Todos reconocemos cambios más o menos sutiles o visibles en nuestra forma de ser, pero los concebimos como una evolución natural, e incluso necesaria. En ningún caso supondría derribar los pilares de nuestra estructura de personalidad y crear otra de la nada. Es más, como seres humanos, mostramos una marcada resistencia a modificar nuestra visión de nosotros mismos. Cuando nos pillamos haciendo algo impropio de nosotros, o incluso censurable desde nuestra propia ética personal, nuestra primera reacción es atribuir este cambio en nuestra forma de obrar a circunstancias externas, no a un cambio en nosotros mismos. Si me considero responsable y eficaz en mi trabajo, pero esta vez no he cumplido con los objetivos que me había propuesto, probablemente achaque este fracaso a diferentes avatares, como exceso de trabajo, problemas personales, dificultades en la gestión, el resto no ha cumplido con su parte… todo lo que me permita seguir considerándome una persona responsable y eficaz. Lo más curioso, es que esto suele suceder de tal forma que prevalece una imagen positiva de nosotros mismos: no solo sigo siendo el mismo de siempre, sino que en esencia soy una buena persona, aunque a veces, arrastrada a cometer errores, en todo caso (si me los llego a reconocer como tales) muy puntuales y esporádicos. Así que en definitiva, la persona que sufre estos cambios drásticos en su forma de ser, en la mayoría de los casos, no los percibirá como tales y los reinterpretará como consecuencia de factores externos. Todo ello deriva en una mayor preocupación y dificultad para la convivencia con su familia y seres queridos, que tienen que asimilar este cambio de personalidad, y además afrontar la negativa de la persona a hacer cambios, porque en esencia no ve que sean necesarios (ya que sigue siendo el/la mismo/a de siempre).

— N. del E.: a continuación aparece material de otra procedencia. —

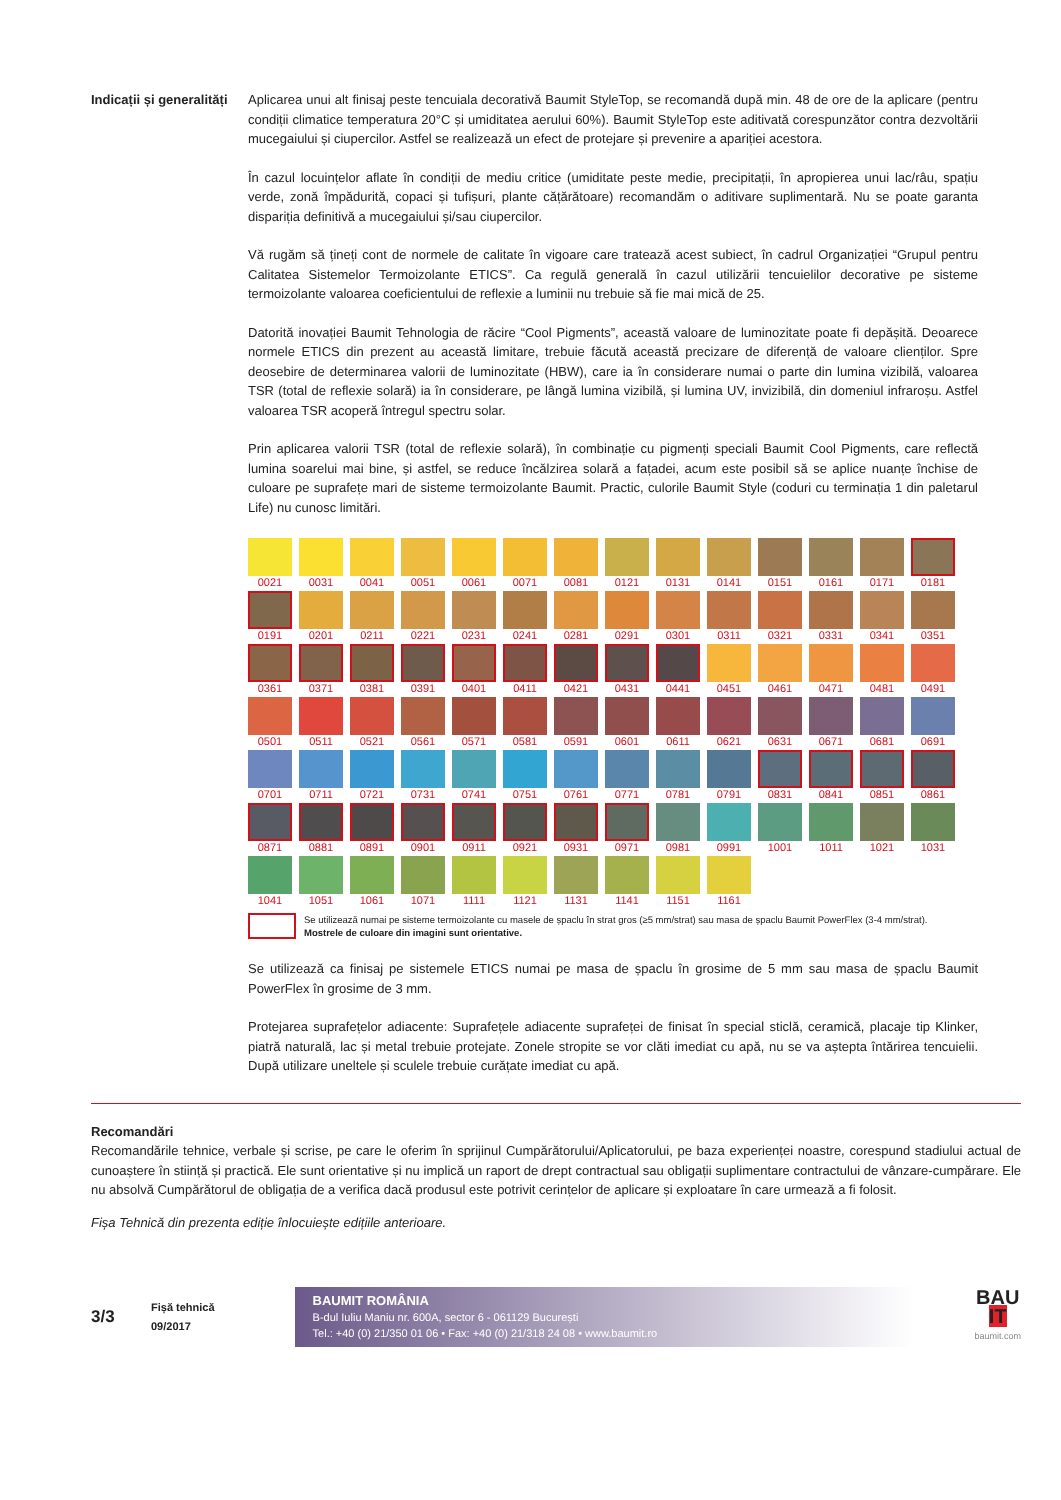Indicații și generalități
Aplicarea unui alt finisaj peste tencuiala decorativă Baumit StyleTop, se recomandă după min. 48 de ore de la aplicare (pentru condiții climatice temperatura 20°C și umiditatea aerului 60%). Baumit StyleTop este aditivată corespunzător contra dezvoltării mucegaiului și ciupercilor. Astfel se realizează un efect de protejare și prevenire a apariției acestora.
În cazul locuințelor aflate în condiții de mediu critice (umiditate peste medie, precipitații, în apropierea unui lac/râu, spațiu verde, zonă împădurită, copaci și tufișuri, plante cățărătoare) recomandăm o aditivare suplimentară. Nu se poate garanta dispariția definitivă a mucegaiului și/sau ciupercilor.
Vă rugăm să țineți cont de normele de calitate în vigoare care tratează acest subiect, în cadrul Organizației “Grupul pentru Calitatea Sistemelor Termoizolante ETICS”. Ca regulă generală în cazul utilizării tencuielilor decorative pe sisteme termoizolante valoarea coeficientului de reflexie a luminii nu trebuie să fie mai mică de 25.
Datorită inovației Baumit Tehnologia de răcire “Cool Pigments”, această valoare de luminozitate poate fi depășită. Deoarece normele ETICS din prezent au această limitare, trebuie făcută această precizare de diferență de valoare clienților. Spre deosebire de determinarea valorii de luminozitate (HBW), care ia în considerare numai o parte din lumina vizibilă, valoarea TSR (total de reflexie solară) ia în considerare, pe lângă lumina vizibilă, și lumina UV, invizibilă, din domeniul infraroșu. Astfel valoarea TSR acoperă întregul spectru solar.
Prin aplicarea valorii TSR (total de reflexie solară), în combinație cu pigmenți speciali Baumit Cool Pigments, care reflectă lumina soarelui mai bine, și astfel, se reduce încălzirea solară a fațadei, acum este posibil să se aplice nuanțe închise de culoare pe suprafețe mari de sisteme termoizolante Baumit. Practic, culorile Baumit Style (coduri cu terminația 1 din paletarul Life) nu cunosc limitări.
| 0021 | 0031 | 0041 | 0051 | 0061 | 0071 | 0081 | 0121 | 0131 | 0141 | 0151 | 0161 | 0171 | 0181 |
| 0191 | 0201 | 0211 | 0221 | 0231 | 0241 | 0281 | 0291 | 0301 | 0311 | 0321 | 0331 | 0341 | 0351 |
| 0361 | 0371 | 0381 | 0391 | 0401 | 0411 | 0421 | 0431 | 0441 | 0451 | 0461 | 0471 | 0481 | 0491 |
| 0501 | 0511 | 0521 | 0561 | 0571 | 0581 | 0591 | 0601 | 0611 | 0621 | 0631 | 0671 | 0681 | 0691 |
| 0701 | 0711 | 0721 | 0731 | 0741 | 0751 | 0761 | 0771 | 0781 | 0791 | 0831 | 0841 | 0851 | 0861 |
| 0871 | 0881 | 0891 | 0901 | 0911 | 0921 | 0931 | 0971 | 0981 | 0991 | 1001 | 1011 | 1021 | 1031 |
| 1041 | 1051 | 1061 | 1071 | 1111 | 1121 | 1131 | 1141 | 1151 | 1161 | | | | |
Se utilizează numai pe sisteme termoizolante cu masele de șpaclu în strat gros (≥5 mm/strat) sau masa de șpaclu Baumit PowerFlex (3-4 mm/strat).
Mostrele de culoare din imagini sunt orientative.
Se utilizează ca finisaj pe sistemele ETICS numai pe masa de șpaclu în grosime de 5 mm sau masa de șpaclu Baumit PowerFlex în grosime de 3 mm.
Protejarea suprafețelor adiacente: Suprafețele adiacente suprafeței de finisat în special sticlă, ceramică, placaje tip Klinker, piatră naturală, lac și metal trebuie protejate. Zonele stropite se vor clăti imediat cu apă, nu se va aștepta întărirea tencuielii. După utilizare uneltele și sculele trebuie curățate imediat cu apă.
Recomandări
Recomandările tehnice, verbale și scrise, pe care le oferim în sprijinul Cumpărătorului/Aplicatorului, pe baza experienței noastre, corespund stadiului actual de cunoaștere în stiință și practică. Ele sunt orientative și nu implică un raport de drept contractual sau obligații suplimentare contractului de vânzare-cumpărare. Ele nu absolvă Cumpărătorul de obligația de a verifica dacă produsul este potrivit cerințelor de aplicare și exploatare în care urmează a fi folosit.
Fișa Tehnică din prezenta ediție înlocuiește edițiile anterioare.
3/3 Fișă tehnică
09/2017
BAUMIT ROMÂNIA
B-dul Iuliu Maniu nr. 600A, sector 6 - 061129 București
Tel.: +40 (0) 21/350 01 06 • Fax: +40 (0) 21/318 24 08 • www.baumit.ro
BAU
IT
baumit.com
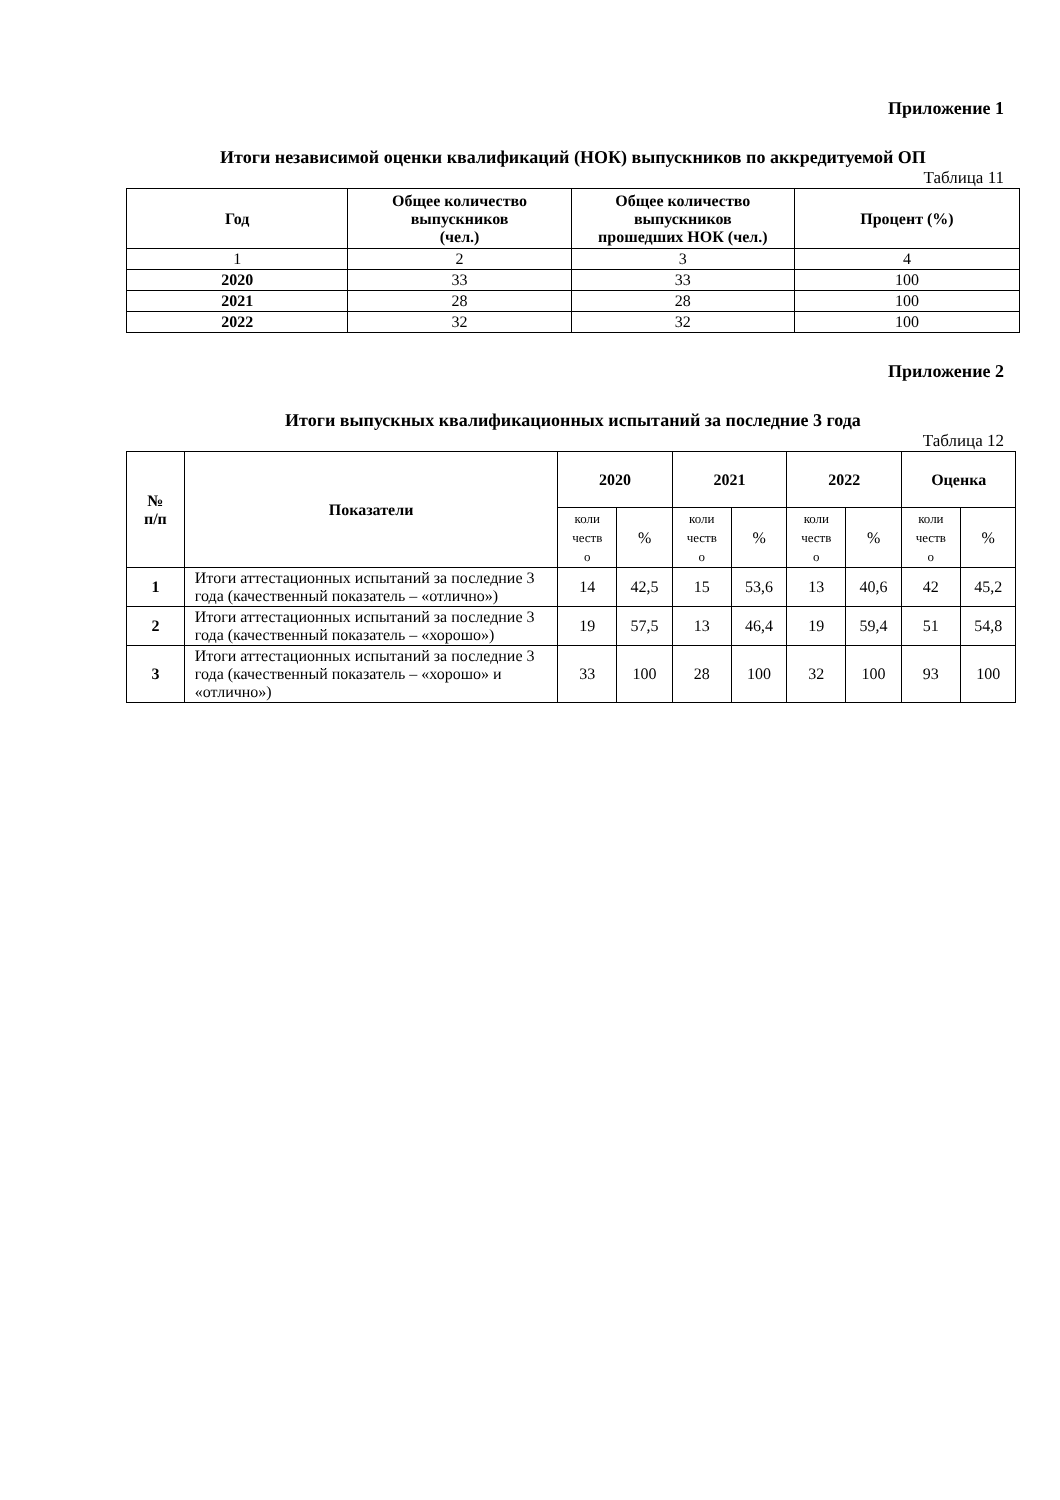Приложение 1
Итоги независимой оценки квалификаций (НОК) выпускников по аккредитуемой ОП
Таблица 11
| Год | Общее количество выпускников (чел.) | Общее количество выпускников прошедших НОК (чел.) | Процент (%) |
| --- | --- | --- | --- |
| 1 | 2 | 3 | 4 |
| 2020 | 33 | 33 | 100 |
| 2021 | 28 | 28 | 100 |
| 2022 | 32 | 32 | 100 |
Приложение 2
Итоги выпускных квалификационных испытаний за последние 3 года
Таблица 12
| № п/п | Показатели | 2020 | | 2021 | | 2022 | | Оценка | |
| --- | --- | --- | --- | --- | --- | --- | --- | --- | --- |
| | | коли честв о | % | коли честв о | % | коли честв о | % | коли честв о | % |
| 1 | Итоги аттестационных испытаний за последние 3 года (качественный показатель – «отлично») | 14 | 42,5 | 15 | 53,6 | 13 | 40,6 | 42 | 45,2 |
| 2 | Итоги аттестационных испытаний за последние 3 года (качественный показатель – «хорошо») | 19 | 57,5 | 13 | 46,4 | 19 | 59,4 | 51 | 54,8 |
| 3 | Итоги аттестационных испытаний за последние 3 года (качественный показатель – «хорошо» и «отлично») | 33 | 100 | 28 | 100 | 32 | 100 | 93 | 100 |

Es por lo tanto fundamental, que quienes nos dedicamos a la neuro-rehabilitación de personas con daño cerebral adquirido, prestemos especial atención a estas cuestiones, y atendamos a la familia y círculo de intimidad:
- Explicando por qué suceden estos cambios
- Facilitando estrategias para manejar las nuevas conductas (muchas de ellas, tremendamente disruptivas) y dando espacio a la frustración, desasosiego, ansiedad y los sentimientos encontrados que se producen.

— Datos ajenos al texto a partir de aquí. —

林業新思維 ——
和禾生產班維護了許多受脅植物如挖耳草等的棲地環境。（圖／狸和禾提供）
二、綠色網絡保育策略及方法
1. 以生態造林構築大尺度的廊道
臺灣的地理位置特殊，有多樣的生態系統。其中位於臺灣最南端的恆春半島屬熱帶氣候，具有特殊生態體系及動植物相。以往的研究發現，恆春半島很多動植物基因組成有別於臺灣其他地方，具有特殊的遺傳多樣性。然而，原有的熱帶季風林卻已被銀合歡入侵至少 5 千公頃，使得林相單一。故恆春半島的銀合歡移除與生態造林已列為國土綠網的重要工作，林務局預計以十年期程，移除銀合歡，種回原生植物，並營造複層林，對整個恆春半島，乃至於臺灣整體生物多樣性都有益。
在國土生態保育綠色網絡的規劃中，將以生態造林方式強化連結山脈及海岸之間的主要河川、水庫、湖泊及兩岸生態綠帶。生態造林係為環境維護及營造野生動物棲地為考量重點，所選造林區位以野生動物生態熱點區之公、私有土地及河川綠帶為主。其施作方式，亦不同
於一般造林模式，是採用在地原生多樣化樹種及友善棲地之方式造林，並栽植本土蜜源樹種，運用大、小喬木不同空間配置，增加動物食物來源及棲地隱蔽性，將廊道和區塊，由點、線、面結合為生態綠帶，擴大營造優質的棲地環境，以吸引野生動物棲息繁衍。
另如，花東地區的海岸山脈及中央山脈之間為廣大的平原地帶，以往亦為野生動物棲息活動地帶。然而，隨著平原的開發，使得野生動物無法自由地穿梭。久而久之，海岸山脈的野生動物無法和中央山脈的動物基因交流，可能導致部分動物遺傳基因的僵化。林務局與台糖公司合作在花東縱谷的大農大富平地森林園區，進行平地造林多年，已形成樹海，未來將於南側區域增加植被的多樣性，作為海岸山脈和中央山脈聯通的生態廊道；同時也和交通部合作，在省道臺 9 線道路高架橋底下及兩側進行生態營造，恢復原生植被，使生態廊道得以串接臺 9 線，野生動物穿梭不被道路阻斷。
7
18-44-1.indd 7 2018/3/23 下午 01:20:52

Y es que cuando hablas con los familiares, suelen ser estos cambios en la personalidad o forma de ser, lo que más angustia y carga emocional les generan, más incluso que problemas de movilidad o de memoria. El daño cerebral afecta a los pacientes, pero por igual (o más) a las familias y allegados. Es nuestra responsabilidad atenderles y ayudarles en este proceso de duelo por la pérdida de la persona que ya no está, y en la aceptación de la nueva persona. O, ser capaces de despedirse de ella.
¿Cuántos de nosotros aceptaríamos seguir viviendo juntos, si una mañana nuestra pareja resulta que no es la misma?